Der Kongresspartei, die seit zehn Jahren an der Macht ist, droht eine Niederlage, manche glauben gar: die schlimmste ihrer Geschichte. Jüngste Umfragen sagen Modi 217 von 543 Sitzen voraus. Die Kongresspartei von Sonia Gandhi käme nur noch auf 73 Mandate – 133 weniger als noch 2009. Nun sind Umfragen in Indien mit höchster Vorsicht zu genießen, weil das Mehrheitswahlrecht das Ergebnis kaum kalkulierbar macht. Doch die meisten Auguren rechnen mit einem Machtwechsel.
Duldete Modi Massaker an Muslimen?
BJP-Parteimitglied Modi ist seit 2001 Regierungschef von Gujarat – und eigentlich unwählbar. In seiner Amtszeit haben Hindu-Mobs im Frühjahr 2002 in Gujarat hunderte Muslime massakriert. Zwar wurde nie bewiesen, dass er etwas damit zu tun hat. Gerichte sprachen ihn frei. Doch viele glauben, dass er das Massaker stillschweigend geduldet hat. Politisch geschadet hat es ihm im Hindu-Staat Gujarat nicht. Drei Mal wurde er als Regierungschef wiedergewählt. Nun will er im Triumph auch Delhi erobern. Doch auf nationaler Bühne polarisiert er wie kein anderer. Während die einen ihm zujubeln, misstrauen ihm viele Muslime und Liberale zutiefst.
Modis größte Stärke ist die Schwäche der Kongresspartei und der Gandhi-Dynastie. Ihre letzten Jahre an der Regierung glichen einem politischen Offenbarungseid. Von Visionen und Reformen keine Spur. Stattdessen erweckte eine ganze Serie von Korruptionsskandalen den Eindruck, dass sich die Elite vor allem die eigenen Taschen stopft.

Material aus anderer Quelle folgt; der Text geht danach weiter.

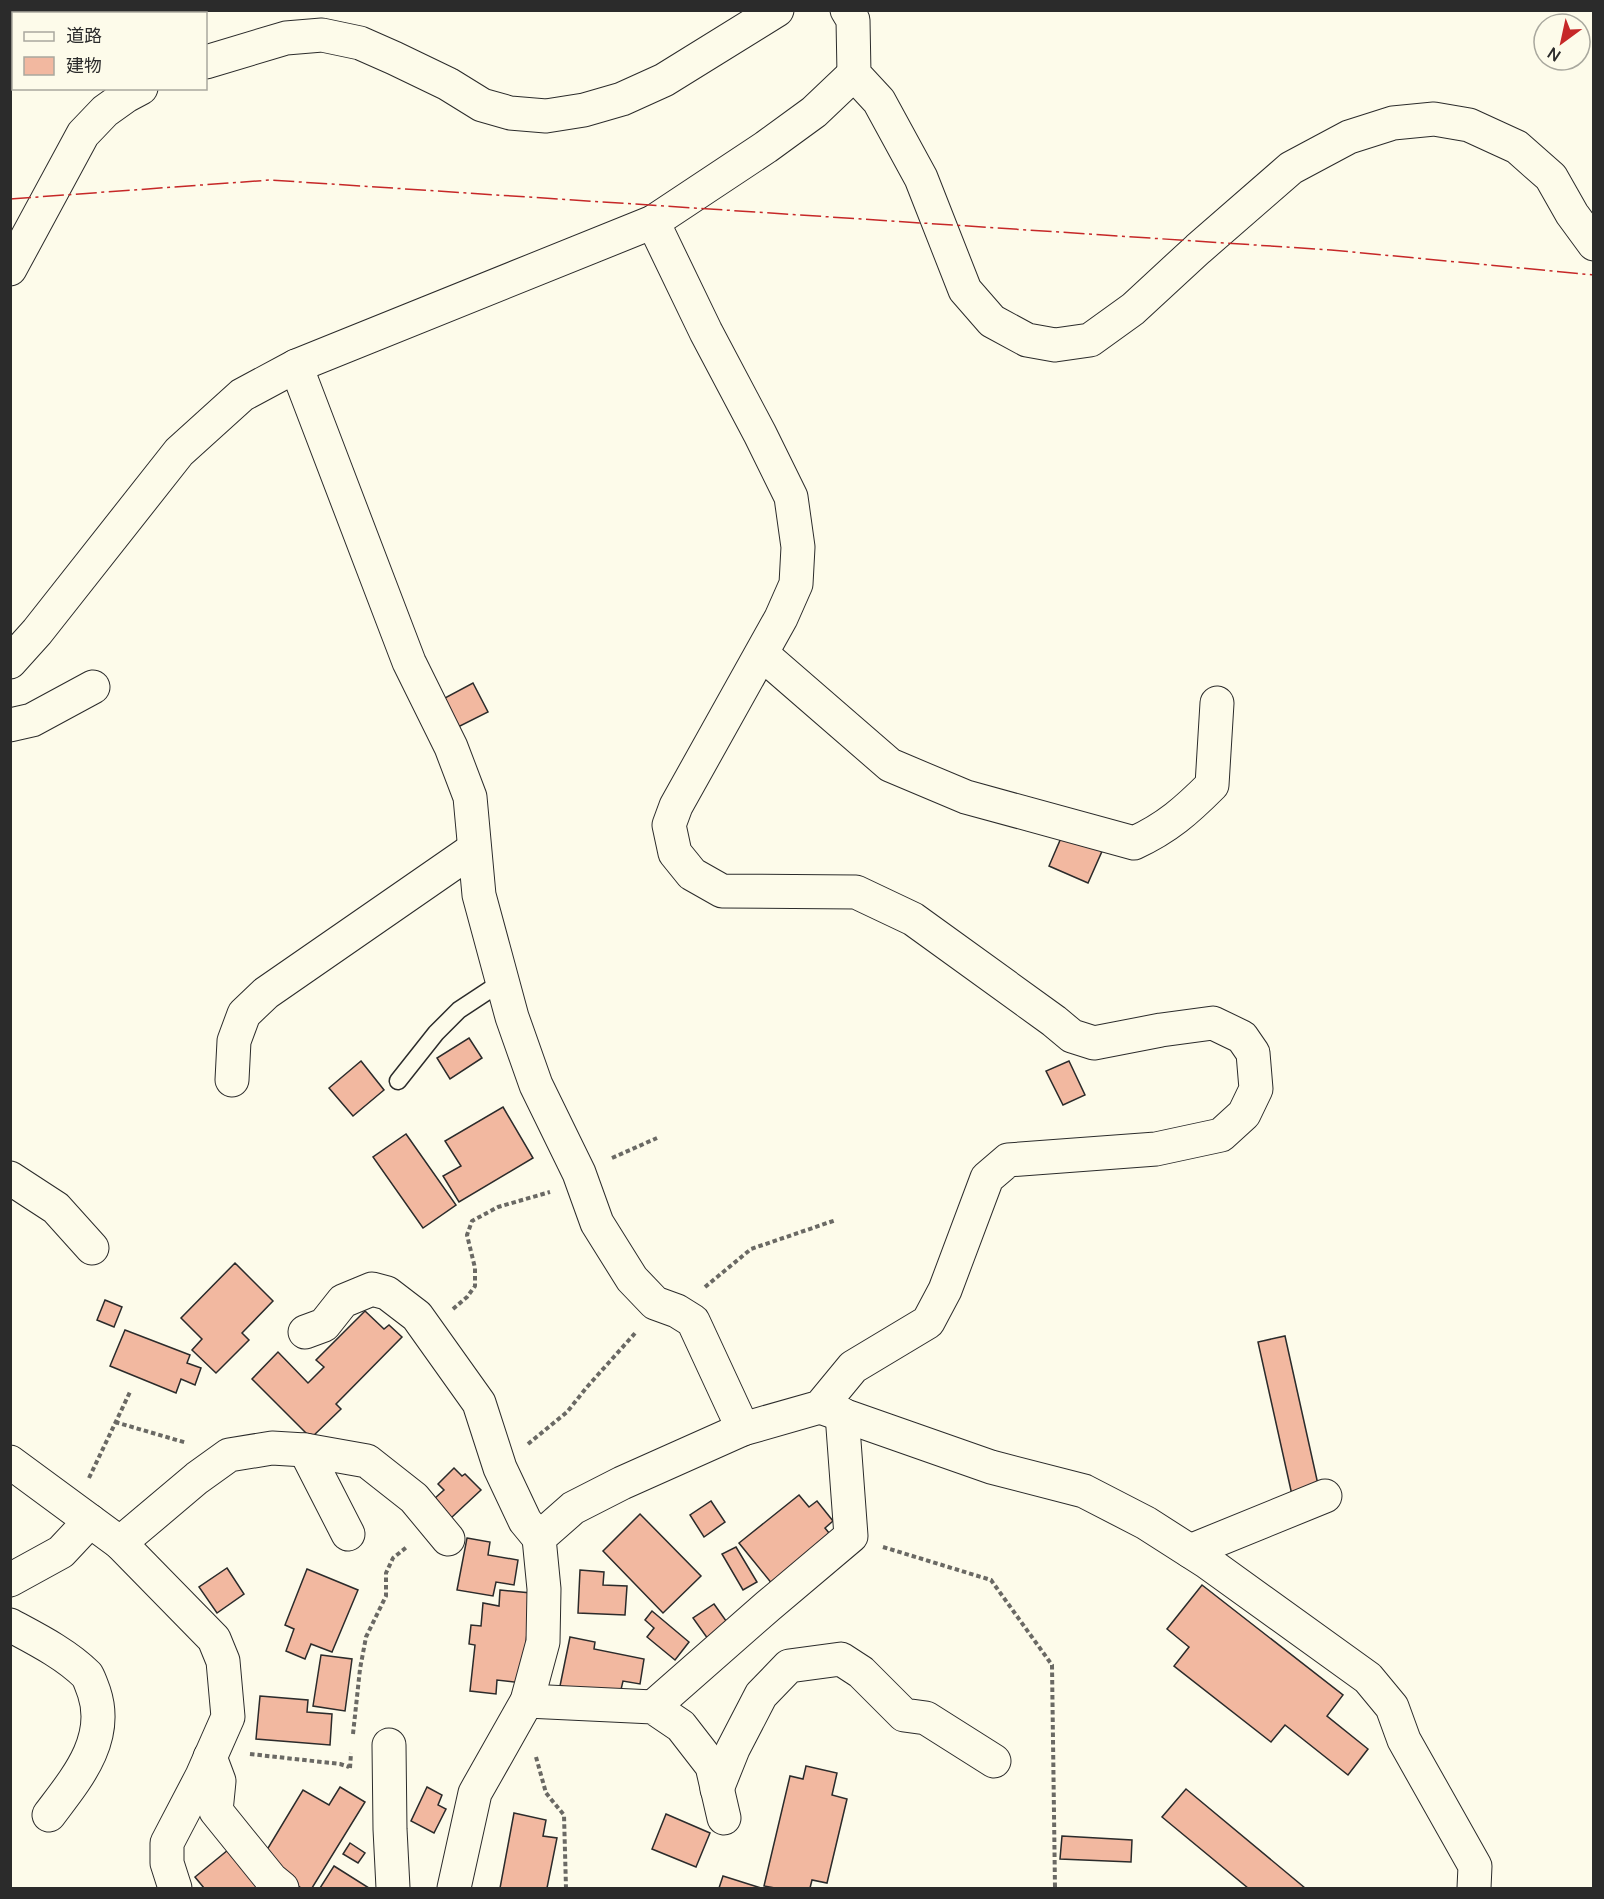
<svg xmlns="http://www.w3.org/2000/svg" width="1604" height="1899" font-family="Manrope,'Noto Sans JP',sans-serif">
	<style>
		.building { fill: #f2b8a0; stroke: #2b2b2b; stroke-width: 1.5 }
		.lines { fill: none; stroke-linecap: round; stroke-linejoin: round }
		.lane-casing { stroke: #2b2b2b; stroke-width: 19 }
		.street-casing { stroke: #2b2b2b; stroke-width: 35 }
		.path { stroke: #6a6964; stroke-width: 4; stroke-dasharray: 4.5 3; stroke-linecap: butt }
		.lane { stroke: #fdfbea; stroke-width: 16 }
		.street { stroke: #fdfbea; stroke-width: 33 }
		.power { stroke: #c62828; stroke-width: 1.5; stroke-dasharray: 21 4.5 3 4.5; stroke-linecap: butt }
	</style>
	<rect width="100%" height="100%" fill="#fdfbea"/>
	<g class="building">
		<path d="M473,683L488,712L458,727L443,699Z"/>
		<path d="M1064,831L1103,849L1088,883L1049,866Z"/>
		<path d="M469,1038L482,1058L450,1079L437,1058Z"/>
		<path d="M361,1061L384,1090L353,1116L329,1088Z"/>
		<path d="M1069,1061L1085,1095L1063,1105L1046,1071Z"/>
		<path d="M503,1107L533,1158L459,1202L443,1176L461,1166L445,1141Z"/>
		<path d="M406,1134L456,1205L423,1228L373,1157Z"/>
		<path d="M235,1263L273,1301L242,1333L249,1340L216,1373L192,1350L202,1339L181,1318Z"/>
		<path d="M105,1300L122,1307L114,1327L97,1320Z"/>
		<path d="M365,1311L384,1329L389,1325L402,1337L336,1404L341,1409L311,1438L252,1379L278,1352L308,1383L324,1367L316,1360Z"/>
		<path d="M125,1330L190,1355L187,1363L201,1368L195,1385L181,1379L176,1393L110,1366Z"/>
		<path d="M1285,1336L1319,1489L1292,1495L1258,1342Z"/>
		<path d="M454,1468L462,1476L465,1474L481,1490L451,1518L434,1499L444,1490L438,1484Z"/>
		<path d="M799,1495L809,1507L817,1501L833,1521L825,1528L833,1538L773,1585L739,1543Z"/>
		<path d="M711,1501L725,1522L704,1537L690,1515Z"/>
		<path d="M640,1514L701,1576L663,1613L603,1551Z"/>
		<path d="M467,1538L490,1542L488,1555L518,1560L514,1585L496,1582L493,1596L457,1590Z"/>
		<path d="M736,1547L757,1582L743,1590L722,1554Z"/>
		<path d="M227,1568L244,1594L217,1613L199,1587Z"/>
		<path d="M307,1569L358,1590L332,1652L311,1644L305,1659L286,1651L294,1629L285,1625Z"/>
		<path d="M580,1570L604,1572L603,1585L627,1586L625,1615L578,1613Z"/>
		<path d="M1202,1585L1343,1695L1327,1716L1368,1749L1348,1775L1285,1725L1271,1742L1174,1666L1189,1647L1167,1629Z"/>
		<path d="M500,1590L531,1593L522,1683L497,1680L496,1694L470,1691L475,1645L469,1644L471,1625L481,1626L483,1603L499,1606Z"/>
		<path d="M714,1604L729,1625L708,1639L693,1618Z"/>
		<path d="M652,1611L689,1642L675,1660L647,1637L654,1628L645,1620Z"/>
		<path d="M570,1637L595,1642L594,1649L644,1659L640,1684L623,1681L619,1698L560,1686Z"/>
		<path d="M321,1655L352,1659L345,1711L313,1706Z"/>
		<path d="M260,1696L308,1700L307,1712L332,1714L330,1745L256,1739Z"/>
		<path d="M806,1766L837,1773L832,1795L847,1799L827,1883L812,1880L810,1888H775L764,1886L790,1776L803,1779Z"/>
		<path d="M340,1787L365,1802L312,1888H301L259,1863L303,1790L329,1805Z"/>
		<path d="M427,1787L442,1795L438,1805L446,1809L434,1833L411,1821Z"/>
		<path d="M1186,1789L1305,1888H1248L1162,1817Z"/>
		<path d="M514,1813L546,1820L543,1836L557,1838L547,1888H500Z"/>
		<path d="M666,1814L710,1833L696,1867L652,1849Z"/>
		<path d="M1062,1836L1132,1840L1131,1862L1060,1859Z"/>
		<path d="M350,1843L365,1853L358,1863L343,1854Z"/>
		<path d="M228,1850L261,1888H204L195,1877Z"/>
		<path d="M334,1866L369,1888H320Z"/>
		<path d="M723,1876L761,1888H719Z"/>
	</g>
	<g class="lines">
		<g class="lane-casing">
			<path id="lane" d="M398,1081L436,1033L459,1010L503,981"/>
		</g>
		<g class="street-casing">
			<g id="street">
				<path d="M847,10L853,20L854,74L879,101L921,178L965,290L992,321L1027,340L1055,345L1090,340L1133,309L1198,249L1291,168L1349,137L1393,123L1434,119L1469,125L1517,147L1551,177L1572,214L1594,244"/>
				<path d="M206,62L286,38L322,35L360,43L394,58L448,84L482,105L510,113L546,116L584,110L622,99L664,80L777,10"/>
				<path d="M10,269L83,134L105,111L126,96L141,88"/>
				<path d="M296,366L409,662L451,747L470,797L479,895L512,1017L536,1085L579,1173L597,1223L632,1279L655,1303L677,1311L693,1321L743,1429"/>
				<path d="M762,654L890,765L966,797L1134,843C1167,828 1187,810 1212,785L1217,703"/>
				<path d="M10,662L37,632L179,452L242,395L296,366L653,222L766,147L814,112L854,74"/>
				<path d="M10,725L32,720L93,687"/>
				<path d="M232,1080L234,1041L244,1014L266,993L474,849"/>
				<path d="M10,1178L56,1208L92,1248"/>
				<path d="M305,1332L324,1325L343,1301L372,1289L387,1293L417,1316L479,1403L500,1468L525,1521L539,1538"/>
				<path d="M820,1407L991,1467L1084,1491L1146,1523L1207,1562L1368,1678L1392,1707L1404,1740L1475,1866L1474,1888"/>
				<path d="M305,1450L348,1534"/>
				<path d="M10,1462L120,1543L214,1639L223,1661L228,1717L202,1776L167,1843V1863L175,1888"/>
				<path d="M120,1543L197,1478L229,1455L272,1448L305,1450L367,1461L414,1498L448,1539"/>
				<path d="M1190,1551L1325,1496"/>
				<path d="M10,1580L61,1552L90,1521"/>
				<path d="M10,1625C36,1639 66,1654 87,1675C90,1680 92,1687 94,1692C110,1740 76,1779 49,1815"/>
				<path d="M527,1701L653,1707L681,1726L712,1766L724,1818"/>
				<path d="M653,1707L768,1606L851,1536L842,1414"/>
				<path d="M389,1745L390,1829L393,1888"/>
				<path d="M210,1757L219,1781L216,1811L271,1879L282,1888"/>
				<path d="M717,1789L733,1749L761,1695L789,1666L841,1659L861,1672L904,1715L926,1718L994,1761"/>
				<path d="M454,1888L475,1793L527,1701L543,1642L544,1589L539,1538L573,1508L622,1483L743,1429L820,1407L853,1367L928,1322L945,1290L987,1178L1008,1160L1156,1149L1221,1135L1244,1114L1256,1089L1253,1053L1242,1037L1213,1023L1161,1030L1094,1043L1072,1036L1054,1021L913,919L856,892L722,891L692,874L675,853L669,825L676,806L781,618L796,584L798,547L791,497L760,434L706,332L653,222"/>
			</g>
		</g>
		<g class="path">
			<path d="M612,1158L657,1138"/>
			<path d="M705,1287L751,1249L836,1220"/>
			<path d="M453,1309L467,1297L475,1286V1268L467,1235L472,1221L498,1207L550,1192"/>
			<path d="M115,1422L187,1443"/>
			<path d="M528,1444L567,1412L587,1387L637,1331"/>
			<path d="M89,1478L130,1392"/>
			<path d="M883,1547L991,1580L1052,1665L1055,1888"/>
			<path d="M353,1734L360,1669L366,1637L386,1596V1573L393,1558L408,1546"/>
			<path d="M250,1754L340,1764L349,1767"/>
			<path d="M536,1757L546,1793L564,1815L566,1888"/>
			<path d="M350,1768L351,1753"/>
		</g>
		<use href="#lane" class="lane"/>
		<use href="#street" class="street"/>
		<path class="power" d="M10,199L270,180L1331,250L1594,275"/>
	</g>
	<rect width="1604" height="1899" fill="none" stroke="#2b2b2b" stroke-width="24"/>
	<rect x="12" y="12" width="195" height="78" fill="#fdfbea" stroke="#a9a89e" stroke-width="1.5"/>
	<rect x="24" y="32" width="30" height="9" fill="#fdfbea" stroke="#a9a89e" stroke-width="1.5"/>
	<text x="66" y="42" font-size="18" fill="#2b2b2b">道路</text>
	<rect x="24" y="57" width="30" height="18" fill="#f2b8a0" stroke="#a9a89e" stroke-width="1.5"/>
	<text x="66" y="72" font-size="18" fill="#2b2b2b">建物</text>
	<g transform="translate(1562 42) rotate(213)"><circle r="28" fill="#fdfbea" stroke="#a9a89e" stroke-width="1.5"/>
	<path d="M0-4.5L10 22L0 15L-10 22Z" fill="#c62828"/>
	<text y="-9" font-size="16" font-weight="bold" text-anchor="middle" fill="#2b2b2b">N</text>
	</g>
</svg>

Schwache Wirtschaft, hohe Preise
Die Zeche zahlen die Armen. Die Wirtschaft schwächelt, die Preise sind explodiert. Selbst eingefleischte Kongresswähler wenden sich ab. Geschickt inszeniert sich Modi als Hoffnungsträger, als zupackender Macher. Das kommt an bei den Massen, die sich nach einem starken Mann sehnen, der die Ärmel hochkrempelt und den Karren aus dem Dreck zieht. Auch die Bosse der großen Familienkonzerne, die Ambanis, die Mittals, die Tatas, stehen hinter ihm.
Doch abschreiben sollte man die Gandhis nicht. In einem Kraftakt versuchen sie, das Blatt in letzter Minute zu wenden. In Endspurt legte Sonia Gandhi, obgleich gesundheitlich angeschlagen, noch 80 Wahlauftritte hin. Ihr Sohn Rahul, der 43-jährige Kronprinz der Dynastie, brachte es sogar auf 125. Und sie versprachen dem darbenden Volk das Blaue vom Himmel herunter. Sprich: Wohltaten in Milliardenhöhe.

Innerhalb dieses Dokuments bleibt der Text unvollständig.